5.4 Basis for any claim for the ‘rule of rescue’

Page last updated: September 2016

The four factors described below apply in exceptional circumstances and are particularly influential in favour of listing. When all four factors apply concurrently, this is called the ‘rule of rescue’:

  • No alternative exists in Australia to treat patients with the specific circumstances of the medical condition meeting the criteria of the restriction. This means that there are no nonpharmacological or pharmacological interventions for these patients.
  • The medical condition defined by the requested restriction is severe, progressive and expected to lead to premature death. The more severe the condition, or the younger the age at which a person with the condition might die, or the closer a person with the condition is to death, the more influential the rule of rescue might be in the PBAC’s consideration.
  • The medical condition defined by the requested restriction applies to only a very small number of patients. Again, the fewer the patients, the more influential the rule of rescue might be in the PBAC’s consideration. However, the PBAC is also mindful that the PBS is a community-based scheme and cannot cater for individual circumstances.
  • The proposed medicine provides a worthwhile clinical improvement sufficient to qualify as a rescue from the medical condition. The greater the rescue, the more influential the rule of rescue might be in the PBAC’s consideration.

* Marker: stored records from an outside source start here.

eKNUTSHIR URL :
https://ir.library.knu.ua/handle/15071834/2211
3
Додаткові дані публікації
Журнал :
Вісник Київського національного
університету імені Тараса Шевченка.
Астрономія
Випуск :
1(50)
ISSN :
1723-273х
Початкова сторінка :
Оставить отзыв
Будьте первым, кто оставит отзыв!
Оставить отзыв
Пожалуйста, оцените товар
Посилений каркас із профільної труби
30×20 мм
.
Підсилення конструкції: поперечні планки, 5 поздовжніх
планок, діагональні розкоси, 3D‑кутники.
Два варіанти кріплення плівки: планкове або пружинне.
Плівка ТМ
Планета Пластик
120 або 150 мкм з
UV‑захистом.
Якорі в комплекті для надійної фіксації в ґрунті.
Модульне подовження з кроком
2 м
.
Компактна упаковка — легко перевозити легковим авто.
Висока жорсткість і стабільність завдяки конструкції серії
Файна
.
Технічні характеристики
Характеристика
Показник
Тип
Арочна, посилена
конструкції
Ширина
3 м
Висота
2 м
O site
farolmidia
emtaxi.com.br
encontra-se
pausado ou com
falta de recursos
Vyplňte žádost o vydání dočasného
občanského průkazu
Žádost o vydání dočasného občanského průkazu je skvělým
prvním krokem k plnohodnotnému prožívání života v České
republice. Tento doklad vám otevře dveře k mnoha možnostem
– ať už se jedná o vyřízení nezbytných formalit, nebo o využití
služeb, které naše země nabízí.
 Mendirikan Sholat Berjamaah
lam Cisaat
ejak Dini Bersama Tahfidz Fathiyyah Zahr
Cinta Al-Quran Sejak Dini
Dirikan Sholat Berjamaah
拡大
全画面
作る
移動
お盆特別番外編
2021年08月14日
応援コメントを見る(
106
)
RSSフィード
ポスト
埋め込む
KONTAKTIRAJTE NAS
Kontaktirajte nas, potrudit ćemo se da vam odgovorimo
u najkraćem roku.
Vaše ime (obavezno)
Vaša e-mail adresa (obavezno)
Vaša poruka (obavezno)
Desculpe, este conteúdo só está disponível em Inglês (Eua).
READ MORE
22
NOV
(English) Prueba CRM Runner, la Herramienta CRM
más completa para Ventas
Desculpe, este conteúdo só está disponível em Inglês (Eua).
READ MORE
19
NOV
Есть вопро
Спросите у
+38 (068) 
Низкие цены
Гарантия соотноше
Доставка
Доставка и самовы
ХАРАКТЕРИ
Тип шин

As with other relevant factors, the rule of rescue supplements, rather than substitutes for, the evidence-based consideration of comparative cost-effectiveness. A decision on whether the rule of rescue is relevant is only necessary if the PBAC would be inclined to reject a submission because of its consideration of comparative cost-effectiveness (and any other relevant factors). In such a circumstance, if the PBAC concludes that the rule of rescue is relevant, it would then consider whether this is sufficiently influential in favour of a recommendation to list that the PBAC would reverse a decision not to recommend listing if the rule of rescue were not relevant.

This guidance on the rule of rescue is deliberately kept narrow. Although there are relevant arguments for broadening the guidance, the PBAC is concerned that doing so would reduce the relative influence of the rule of rescue if it is applied to a broader set of eligible submissions. In other words, the greater the proportion of submissions that the rule of rescue is applied to, the smaller its average impact in favour of listing across the identified submissions.

One issue that has arisen concerning the rule of rescue is that a second medicine to treat the medical condition that is considered to meet the requirements of the rule is not suitable for this consideration. This is because, by definition, the second medicine does not meet the essential first factor (ie that there is currently no alternative intervention). This causes a difficulty if listing of the second medicine is sought on a cost-minimisation basis.